Segment Start: Available records

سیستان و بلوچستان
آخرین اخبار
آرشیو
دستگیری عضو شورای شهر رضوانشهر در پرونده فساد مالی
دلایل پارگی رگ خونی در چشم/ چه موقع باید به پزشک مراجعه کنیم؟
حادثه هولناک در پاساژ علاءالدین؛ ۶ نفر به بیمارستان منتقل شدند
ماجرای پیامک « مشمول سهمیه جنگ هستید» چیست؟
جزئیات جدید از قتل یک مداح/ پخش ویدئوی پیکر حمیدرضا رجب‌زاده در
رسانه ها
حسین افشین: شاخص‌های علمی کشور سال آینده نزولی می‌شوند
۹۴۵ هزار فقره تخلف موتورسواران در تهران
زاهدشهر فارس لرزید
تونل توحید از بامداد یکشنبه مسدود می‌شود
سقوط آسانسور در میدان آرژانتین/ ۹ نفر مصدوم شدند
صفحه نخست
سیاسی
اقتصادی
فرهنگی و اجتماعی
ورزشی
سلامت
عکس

Segment End: Available records
Segment Start: Available records

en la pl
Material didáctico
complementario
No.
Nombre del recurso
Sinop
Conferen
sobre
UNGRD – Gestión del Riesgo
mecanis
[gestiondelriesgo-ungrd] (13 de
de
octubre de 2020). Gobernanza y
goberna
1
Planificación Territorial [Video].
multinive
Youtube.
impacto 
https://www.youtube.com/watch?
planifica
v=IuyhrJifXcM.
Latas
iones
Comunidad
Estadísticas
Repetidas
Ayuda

Segment End: Available records

Convert everything from the line containing "سیستان و بلوچستان" down to the line containing "تونل توحید از بامداد یکشنبه مسدود می‌شود" into a Markdown table with the columns Row and Text. Number the rows in order and leave out blank lines.

_Solution below_:
| Row | Text |
|---|---|
| 1 | سیستان و بلوچستان |
| 2 | آخرین اخبار |
| 3 | آرشیو |
| 4 | دستگیری عضو شورای شهر رضوانشهر در پرونده فساد مالی |
| 5 | دلایل پارگی رگ خونی در چشم/ چه موقع باید به پزشک مراجعه کنیم؟ |
| 6 | حادثه هولناک در پاساژ علاءالدین؛ ۶ نفر به بیمارستان منتقل شدند |
| 7 | ماجرای پیامک « مشمول سهمیه جنگ هستید» چیست؟ |
| 8 | جزئیات جدید از قتل یک مداح/ پخش ویدئوی پیکر حمیدرضا رجب‌زاده در |
| 9 | رسانه ها |
| 10 | حسین افشین: شاخص‌های علمی کشور سال آینده نزولی می‌شوند |
| 11 | ۹۴۵ هزار فقره تخلف موتورسواران در تهران |
| 12 | زاهدشهر فارس لرزید |
| 13 | تونل توحید از بامداد یکشنبه مسدود می‌شود |